Consumed by her pursuit of a Theory of Everything, a brilliant California scientist struggles to deal with life in and outside the lab
Doctor Esme Charbonneau Tallich’s passion is cosmology, the science of the origin of the universe; specifically, she is searching for a TOE, or a Theory of Everything. Esme is a feminist maverick, a rogue thinker. Hired as a professor of molecular biology at the University of Greater California, she prefers the “bench science” of organic chemistry at one extreme and “walking out into space” at the other. Her marriage to a TV director and aspiring stand-up comedian is rocky.
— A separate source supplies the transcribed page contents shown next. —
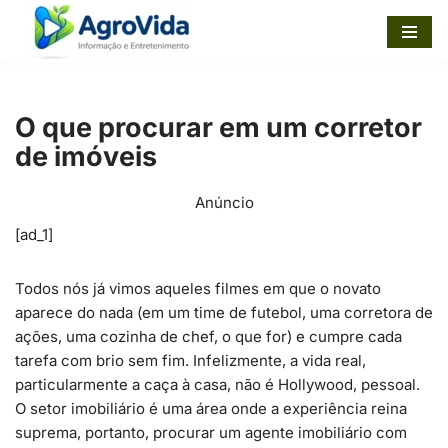
Pular
para
o
O que procurar em um corretor
conteúdo
de imóveis
Anúncio
[ad_1]
Todos nós já vimos aqueles filmes em que o novato
aparece do nada (em um time de futebol, uma corretora de
ações, uma cozinha de chef, o que for) e cumpre cada
tarefa com brio sem fim. Infelizmente, a vida real,
particularmente a caça à casa, não é Hollywood, pessoal.
O setor imobiliário é uma área onde a experiência reina
suprema, portanto, procurar um agente imobiliário com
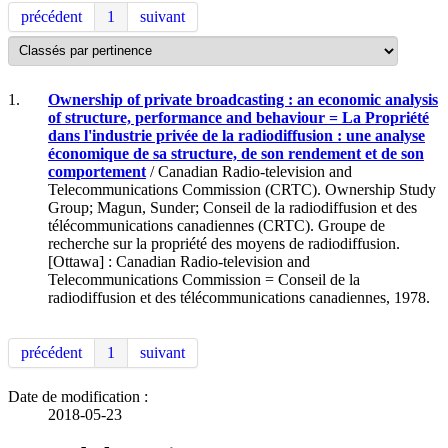
précédent
1
suivant
1.
Ownership of private broadcasting : an economic analysis
of structure, performance and behaviour = La Propriété
dans l'industrie privée de la radiodiffusion : une analyse
économique de sa structure, de son rendement et de son
comportement
/ Canadian Radio-television and
Telecommunications Commission (CRTC). Ownership Study
Group; Magun, Sunder; Conseil de la radiodiffusion et des
télécommunications canadiennes (CRTC). Groupe de
recherche sur la propriété des moyens de radiodiffusion.
[Ottawa] : Canadian Radio-television and
Telecommunications Commission = Conseil de la
radiodiffusion et des télécommunications canadiennes, 1978.
précédent
1
suivant
Date de modification :
2018-05-23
Esme’s five-year-old daughter, Ollie, the sun in her galaxy, seems an enigma. Too readily diagnosed by professionals as “challenged,” even possibly autistic, she is, like Esme, a renegade thinker and creative mind. Her use of language is poetic, not deficit driven or conventional.
As her marriage dissolves, Esme’s struggle to maintain custody of Ollie and autonomy for herself and her work is set against the backdrop of the beckoning cosmos. Her tantalizing closeness to discovery of a grand unified theory—as psychiatric professionals, lawyers, and Esme’s estranged husband also close in on Ollie, seeking to medicate and restructure her—heightens tension while also offering hope. The discovery that Esme seeks is twofold: enlightenment and equilibrium in the troubled universes of her personal and professional lives. Saving St. Germ is a provocative, dramatic look at a single mother’s life at the edge of the universe—and the center of the human heart.